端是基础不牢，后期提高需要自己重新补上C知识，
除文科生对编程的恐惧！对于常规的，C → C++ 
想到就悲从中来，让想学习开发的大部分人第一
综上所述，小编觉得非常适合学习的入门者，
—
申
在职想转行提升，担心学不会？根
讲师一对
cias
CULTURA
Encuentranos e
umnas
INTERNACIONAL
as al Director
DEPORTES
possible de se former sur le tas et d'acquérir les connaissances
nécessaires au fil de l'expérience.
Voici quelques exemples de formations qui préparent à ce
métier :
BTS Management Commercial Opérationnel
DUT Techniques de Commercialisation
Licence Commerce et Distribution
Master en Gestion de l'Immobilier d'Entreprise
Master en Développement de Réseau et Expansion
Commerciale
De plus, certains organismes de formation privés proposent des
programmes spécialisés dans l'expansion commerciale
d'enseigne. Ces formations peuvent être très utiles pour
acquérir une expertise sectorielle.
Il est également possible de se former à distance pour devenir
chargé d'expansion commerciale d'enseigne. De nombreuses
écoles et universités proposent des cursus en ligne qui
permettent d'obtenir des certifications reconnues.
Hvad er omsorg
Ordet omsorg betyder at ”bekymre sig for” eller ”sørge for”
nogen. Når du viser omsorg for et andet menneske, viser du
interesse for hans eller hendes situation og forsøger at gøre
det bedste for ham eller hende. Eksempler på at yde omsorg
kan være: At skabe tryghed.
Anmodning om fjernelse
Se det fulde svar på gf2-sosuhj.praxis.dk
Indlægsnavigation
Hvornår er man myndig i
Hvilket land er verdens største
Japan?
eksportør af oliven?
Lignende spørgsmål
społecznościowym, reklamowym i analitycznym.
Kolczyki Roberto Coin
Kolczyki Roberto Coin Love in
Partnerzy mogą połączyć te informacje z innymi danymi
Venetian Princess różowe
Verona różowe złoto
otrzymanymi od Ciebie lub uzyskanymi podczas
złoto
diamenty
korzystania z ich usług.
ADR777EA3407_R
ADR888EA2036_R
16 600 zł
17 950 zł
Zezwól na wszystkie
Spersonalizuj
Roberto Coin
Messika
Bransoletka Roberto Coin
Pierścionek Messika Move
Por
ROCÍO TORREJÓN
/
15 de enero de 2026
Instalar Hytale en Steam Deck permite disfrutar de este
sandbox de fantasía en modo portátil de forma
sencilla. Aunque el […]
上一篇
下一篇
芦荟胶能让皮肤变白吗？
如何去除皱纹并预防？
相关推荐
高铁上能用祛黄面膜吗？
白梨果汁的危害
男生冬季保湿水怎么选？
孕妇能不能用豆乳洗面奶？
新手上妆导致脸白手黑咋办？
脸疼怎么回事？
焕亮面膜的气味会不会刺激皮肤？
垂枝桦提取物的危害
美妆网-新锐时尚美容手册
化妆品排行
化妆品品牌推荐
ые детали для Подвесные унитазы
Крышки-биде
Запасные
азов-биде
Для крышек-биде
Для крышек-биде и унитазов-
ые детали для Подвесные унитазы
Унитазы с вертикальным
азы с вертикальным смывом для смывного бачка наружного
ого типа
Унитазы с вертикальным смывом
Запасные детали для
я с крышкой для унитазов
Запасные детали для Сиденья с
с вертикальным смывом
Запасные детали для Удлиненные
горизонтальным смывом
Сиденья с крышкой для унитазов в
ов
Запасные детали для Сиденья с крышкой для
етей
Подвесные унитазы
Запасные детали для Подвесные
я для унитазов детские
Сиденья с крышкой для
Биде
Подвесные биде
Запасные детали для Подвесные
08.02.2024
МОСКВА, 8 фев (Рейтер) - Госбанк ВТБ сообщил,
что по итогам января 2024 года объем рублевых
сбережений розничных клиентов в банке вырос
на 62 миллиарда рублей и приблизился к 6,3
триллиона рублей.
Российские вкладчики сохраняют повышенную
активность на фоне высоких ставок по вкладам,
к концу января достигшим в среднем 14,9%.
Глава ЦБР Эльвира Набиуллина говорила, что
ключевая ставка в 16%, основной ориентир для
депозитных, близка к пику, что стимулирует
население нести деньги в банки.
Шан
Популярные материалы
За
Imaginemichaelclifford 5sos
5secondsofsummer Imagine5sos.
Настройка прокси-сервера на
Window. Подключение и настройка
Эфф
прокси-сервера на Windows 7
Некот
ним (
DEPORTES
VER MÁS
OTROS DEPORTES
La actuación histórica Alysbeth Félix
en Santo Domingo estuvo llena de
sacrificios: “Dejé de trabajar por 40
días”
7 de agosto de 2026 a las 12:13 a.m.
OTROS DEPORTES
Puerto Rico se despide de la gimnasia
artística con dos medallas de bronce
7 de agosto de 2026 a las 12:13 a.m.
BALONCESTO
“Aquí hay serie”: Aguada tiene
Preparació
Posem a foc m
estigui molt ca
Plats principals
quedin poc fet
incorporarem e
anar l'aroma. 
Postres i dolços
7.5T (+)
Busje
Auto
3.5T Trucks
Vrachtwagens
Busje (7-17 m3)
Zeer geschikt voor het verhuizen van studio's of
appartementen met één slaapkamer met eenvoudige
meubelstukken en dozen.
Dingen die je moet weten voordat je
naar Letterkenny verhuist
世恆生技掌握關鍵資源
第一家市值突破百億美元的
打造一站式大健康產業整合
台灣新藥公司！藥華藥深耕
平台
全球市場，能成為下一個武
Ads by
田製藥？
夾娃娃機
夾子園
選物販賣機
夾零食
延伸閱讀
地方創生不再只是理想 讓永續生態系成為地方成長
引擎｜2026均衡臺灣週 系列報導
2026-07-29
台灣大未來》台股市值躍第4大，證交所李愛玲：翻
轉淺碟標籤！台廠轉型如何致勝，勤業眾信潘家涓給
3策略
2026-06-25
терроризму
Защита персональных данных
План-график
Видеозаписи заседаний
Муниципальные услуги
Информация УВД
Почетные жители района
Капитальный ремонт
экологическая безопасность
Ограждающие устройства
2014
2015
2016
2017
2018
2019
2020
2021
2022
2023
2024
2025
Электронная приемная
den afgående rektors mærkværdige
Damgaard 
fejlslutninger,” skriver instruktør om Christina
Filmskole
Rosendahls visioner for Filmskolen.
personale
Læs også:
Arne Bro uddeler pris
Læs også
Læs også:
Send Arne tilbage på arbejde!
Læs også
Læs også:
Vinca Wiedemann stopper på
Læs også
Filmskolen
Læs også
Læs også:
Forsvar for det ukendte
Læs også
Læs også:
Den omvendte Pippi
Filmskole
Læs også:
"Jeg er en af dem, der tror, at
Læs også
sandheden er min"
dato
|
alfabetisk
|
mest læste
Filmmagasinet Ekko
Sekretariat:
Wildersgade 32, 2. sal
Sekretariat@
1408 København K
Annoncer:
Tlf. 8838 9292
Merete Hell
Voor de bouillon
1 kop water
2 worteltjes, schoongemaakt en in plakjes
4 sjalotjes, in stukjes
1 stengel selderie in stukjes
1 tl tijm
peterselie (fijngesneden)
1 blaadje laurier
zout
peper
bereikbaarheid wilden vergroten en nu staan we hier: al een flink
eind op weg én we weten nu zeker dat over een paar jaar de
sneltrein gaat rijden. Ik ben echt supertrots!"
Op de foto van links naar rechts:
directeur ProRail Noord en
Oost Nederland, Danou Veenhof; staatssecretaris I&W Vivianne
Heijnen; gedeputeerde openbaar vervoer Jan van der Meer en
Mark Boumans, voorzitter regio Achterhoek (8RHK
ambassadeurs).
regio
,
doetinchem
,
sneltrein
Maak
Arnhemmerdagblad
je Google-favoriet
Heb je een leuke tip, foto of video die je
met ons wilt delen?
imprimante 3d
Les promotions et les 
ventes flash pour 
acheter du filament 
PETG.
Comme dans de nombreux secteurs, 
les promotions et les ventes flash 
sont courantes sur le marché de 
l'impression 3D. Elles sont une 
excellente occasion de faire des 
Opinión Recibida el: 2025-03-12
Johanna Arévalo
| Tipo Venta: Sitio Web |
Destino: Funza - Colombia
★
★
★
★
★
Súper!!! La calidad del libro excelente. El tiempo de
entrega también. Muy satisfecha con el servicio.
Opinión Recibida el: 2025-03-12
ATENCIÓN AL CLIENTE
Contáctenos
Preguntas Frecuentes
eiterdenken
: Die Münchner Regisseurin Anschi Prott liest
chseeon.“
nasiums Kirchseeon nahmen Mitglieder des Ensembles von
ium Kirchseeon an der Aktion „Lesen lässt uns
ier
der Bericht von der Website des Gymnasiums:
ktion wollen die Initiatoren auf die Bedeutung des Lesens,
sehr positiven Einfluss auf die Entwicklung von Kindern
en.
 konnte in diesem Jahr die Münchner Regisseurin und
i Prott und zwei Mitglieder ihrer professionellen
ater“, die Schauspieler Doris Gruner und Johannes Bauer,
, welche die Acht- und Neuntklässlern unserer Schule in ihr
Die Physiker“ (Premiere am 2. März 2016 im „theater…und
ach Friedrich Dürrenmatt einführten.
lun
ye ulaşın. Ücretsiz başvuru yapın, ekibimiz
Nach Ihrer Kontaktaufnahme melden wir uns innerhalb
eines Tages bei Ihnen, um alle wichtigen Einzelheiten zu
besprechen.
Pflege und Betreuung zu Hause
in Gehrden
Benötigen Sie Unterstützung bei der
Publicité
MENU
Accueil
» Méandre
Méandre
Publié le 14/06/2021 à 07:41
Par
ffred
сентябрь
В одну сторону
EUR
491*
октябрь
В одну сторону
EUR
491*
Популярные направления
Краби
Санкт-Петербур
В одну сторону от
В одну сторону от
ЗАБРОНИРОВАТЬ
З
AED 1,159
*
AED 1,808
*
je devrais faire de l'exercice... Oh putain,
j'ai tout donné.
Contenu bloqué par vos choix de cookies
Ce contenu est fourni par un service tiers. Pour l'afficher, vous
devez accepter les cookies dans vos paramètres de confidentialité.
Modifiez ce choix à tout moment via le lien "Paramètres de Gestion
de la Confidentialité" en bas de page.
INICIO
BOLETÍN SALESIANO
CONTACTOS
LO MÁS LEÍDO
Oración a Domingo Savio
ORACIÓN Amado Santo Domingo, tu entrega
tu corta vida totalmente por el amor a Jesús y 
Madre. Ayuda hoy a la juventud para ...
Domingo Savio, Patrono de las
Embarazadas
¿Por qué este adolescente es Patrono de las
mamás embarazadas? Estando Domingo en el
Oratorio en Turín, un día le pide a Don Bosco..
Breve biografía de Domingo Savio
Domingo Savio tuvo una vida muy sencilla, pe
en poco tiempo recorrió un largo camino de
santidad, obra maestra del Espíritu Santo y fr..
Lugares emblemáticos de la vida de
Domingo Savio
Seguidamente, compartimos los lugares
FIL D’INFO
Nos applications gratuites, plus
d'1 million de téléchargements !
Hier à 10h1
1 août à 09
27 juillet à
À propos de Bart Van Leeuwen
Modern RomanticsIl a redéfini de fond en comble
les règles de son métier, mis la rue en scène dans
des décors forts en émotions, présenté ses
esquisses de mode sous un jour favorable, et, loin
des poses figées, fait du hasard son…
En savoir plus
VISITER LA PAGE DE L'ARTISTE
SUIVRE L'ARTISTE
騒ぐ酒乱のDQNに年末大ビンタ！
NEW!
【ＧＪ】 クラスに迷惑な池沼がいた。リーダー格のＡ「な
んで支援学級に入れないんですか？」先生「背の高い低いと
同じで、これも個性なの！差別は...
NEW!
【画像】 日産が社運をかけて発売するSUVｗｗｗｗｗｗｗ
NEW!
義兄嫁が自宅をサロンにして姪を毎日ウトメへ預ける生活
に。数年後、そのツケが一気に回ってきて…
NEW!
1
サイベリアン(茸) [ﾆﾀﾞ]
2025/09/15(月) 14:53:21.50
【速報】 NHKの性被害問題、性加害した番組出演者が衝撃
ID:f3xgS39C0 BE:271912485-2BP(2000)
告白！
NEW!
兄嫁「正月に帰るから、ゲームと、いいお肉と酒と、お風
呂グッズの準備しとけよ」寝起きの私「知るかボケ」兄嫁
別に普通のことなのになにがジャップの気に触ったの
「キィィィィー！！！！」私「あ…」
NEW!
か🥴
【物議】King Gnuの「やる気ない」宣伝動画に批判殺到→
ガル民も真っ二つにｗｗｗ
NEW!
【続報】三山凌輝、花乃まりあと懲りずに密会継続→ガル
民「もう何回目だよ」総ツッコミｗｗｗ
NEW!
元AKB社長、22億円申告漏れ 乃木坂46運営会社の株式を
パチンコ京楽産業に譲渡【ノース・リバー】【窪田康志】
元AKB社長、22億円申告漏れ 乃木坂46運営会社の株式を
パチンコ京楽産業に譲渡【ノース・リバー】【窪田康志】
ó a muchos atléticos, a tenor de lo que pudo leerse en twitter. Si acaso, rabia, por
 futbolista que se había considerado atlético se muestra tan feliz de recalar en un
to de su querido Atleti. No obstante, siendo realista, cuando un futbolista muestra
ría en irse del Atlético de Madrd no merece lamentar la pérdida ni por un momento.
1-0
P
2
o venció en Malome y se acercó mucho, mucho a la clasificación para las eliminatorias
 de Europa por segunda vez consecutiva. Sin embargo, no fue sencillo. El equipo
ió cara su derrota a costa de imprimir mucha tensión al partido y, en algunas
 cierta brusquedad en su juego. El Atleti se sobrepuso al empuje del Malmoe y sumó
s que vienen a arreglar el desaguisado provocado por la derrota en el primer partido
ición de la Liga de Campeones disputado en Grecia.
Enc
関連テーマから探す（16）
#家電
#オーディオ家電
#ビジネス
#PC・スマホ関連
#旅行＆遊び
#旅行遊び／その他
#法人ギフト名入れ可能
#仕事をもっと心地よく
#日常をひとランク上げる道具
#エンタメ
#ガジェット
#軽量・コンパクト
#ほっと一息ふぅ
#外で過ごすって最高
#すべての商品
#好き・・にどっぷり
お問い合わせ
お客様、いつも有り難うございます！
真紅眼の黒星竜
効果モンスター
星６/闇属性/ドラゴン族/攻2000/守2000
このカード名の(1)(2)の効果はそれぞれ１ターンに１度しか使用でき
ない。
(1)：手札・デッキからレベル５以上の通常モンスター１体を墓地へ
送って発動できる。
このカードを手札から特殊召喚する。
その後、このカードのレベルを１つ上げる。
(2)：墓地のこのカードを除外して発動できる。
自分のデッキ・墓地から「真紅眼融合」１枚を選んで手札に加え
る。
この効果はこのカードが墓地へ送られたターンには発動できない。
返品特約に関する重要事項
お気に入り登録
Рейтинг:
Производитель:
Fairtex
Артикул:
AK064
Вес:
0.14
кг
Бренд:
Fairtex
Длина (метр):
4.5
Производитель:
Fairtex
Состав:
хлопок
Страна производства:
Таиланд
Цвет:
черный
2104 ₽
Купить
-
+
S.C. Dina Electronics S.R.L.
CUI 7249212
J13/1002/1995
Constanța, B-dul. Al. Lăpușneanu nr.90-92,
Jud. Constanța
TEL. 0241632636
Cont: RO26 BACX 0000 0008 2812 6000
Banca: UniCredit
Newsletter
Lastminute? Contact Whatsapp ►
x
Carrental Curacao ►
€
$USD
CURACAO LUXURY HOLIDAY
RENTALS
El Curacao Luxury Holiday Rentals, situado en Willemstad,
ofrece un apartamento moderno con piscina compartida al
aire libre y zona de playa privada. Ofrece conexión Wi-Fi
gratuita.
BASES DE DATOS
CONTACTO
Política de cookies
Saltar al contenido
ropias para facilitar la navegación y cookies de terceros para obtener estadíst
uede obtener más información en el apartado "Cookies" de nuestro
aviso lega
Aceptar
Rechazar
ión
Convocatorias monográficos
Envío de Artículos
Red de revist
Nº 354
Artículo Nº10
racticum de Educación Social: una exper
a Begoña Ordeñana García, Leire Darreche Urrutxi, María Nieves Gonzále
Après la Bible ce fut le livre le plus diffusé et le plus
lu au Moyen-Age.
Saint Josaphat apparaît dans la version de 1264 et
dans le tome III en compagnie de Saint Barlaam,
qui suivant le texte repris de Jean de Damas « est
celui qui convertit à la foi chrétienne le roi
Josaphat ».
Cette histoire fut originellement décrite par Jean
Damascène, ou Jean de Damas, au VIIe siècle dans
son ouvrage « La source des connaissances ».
##############################
_To do_
Reproduce everything from the start of the data down to the line containing "Anmodning om fjernelse", keeping both of those lines.

_Output of the task_
端是基础不牢，后期提高需要自己重新补上C知识，
除文科生对编程的恐惧！对于常规的，C → C++ 
想到就悲从中来，让想学习开发的大部分人第一
综上所述，小编觉得非常适合学习的入门者，
—
申
在职想转行提升，担心学不会？根
讲师一对
cias
CULTURA
Encuentranos e
umnas
INTERNACIONAL
as al Director
DEPORTES
possible de se former sur le tas et d'acquérir les connaissances
nécessaires au fil de l'expérience.
Voici quelques exemples de formations qui préparent à ce
métier :
BTS Management Commercial Opérationnel
DUT Techniques de Commercialisation
Licence Commerce et Distribution
Master en Gestion de l'Immobilier d'Entreprise
Master en Développement de Réseau et Expansion
Commerciale
De plus, certains organismes de formation privés proposent des
programmes spécialisés dans l'expansion commerciale
d'enseigne. Ces formations peuvent être très utiles pour
acquérir une expertise sectorielle.
Il est également possible de se former à distance pour devenir
chargé d'expansion commerciale d'enseigne. De nombreuses
écoles et universités proposent des cursus en ligne qui
permettent d'obtenir des certifications reconnues.
Hvad er omsorg
Ordet omsorg betyder at ”bekymre sig for” eller ”sørge for”
nogen. Når du viser omsorg for et andet menneske, viser du
interesse for hans eller hendes situation og forsøger at gøre
det bedste for ham eller hende. Eksempler på at yde omsorg
kan være: At skabe tryghed.
Anmodning om fjernelse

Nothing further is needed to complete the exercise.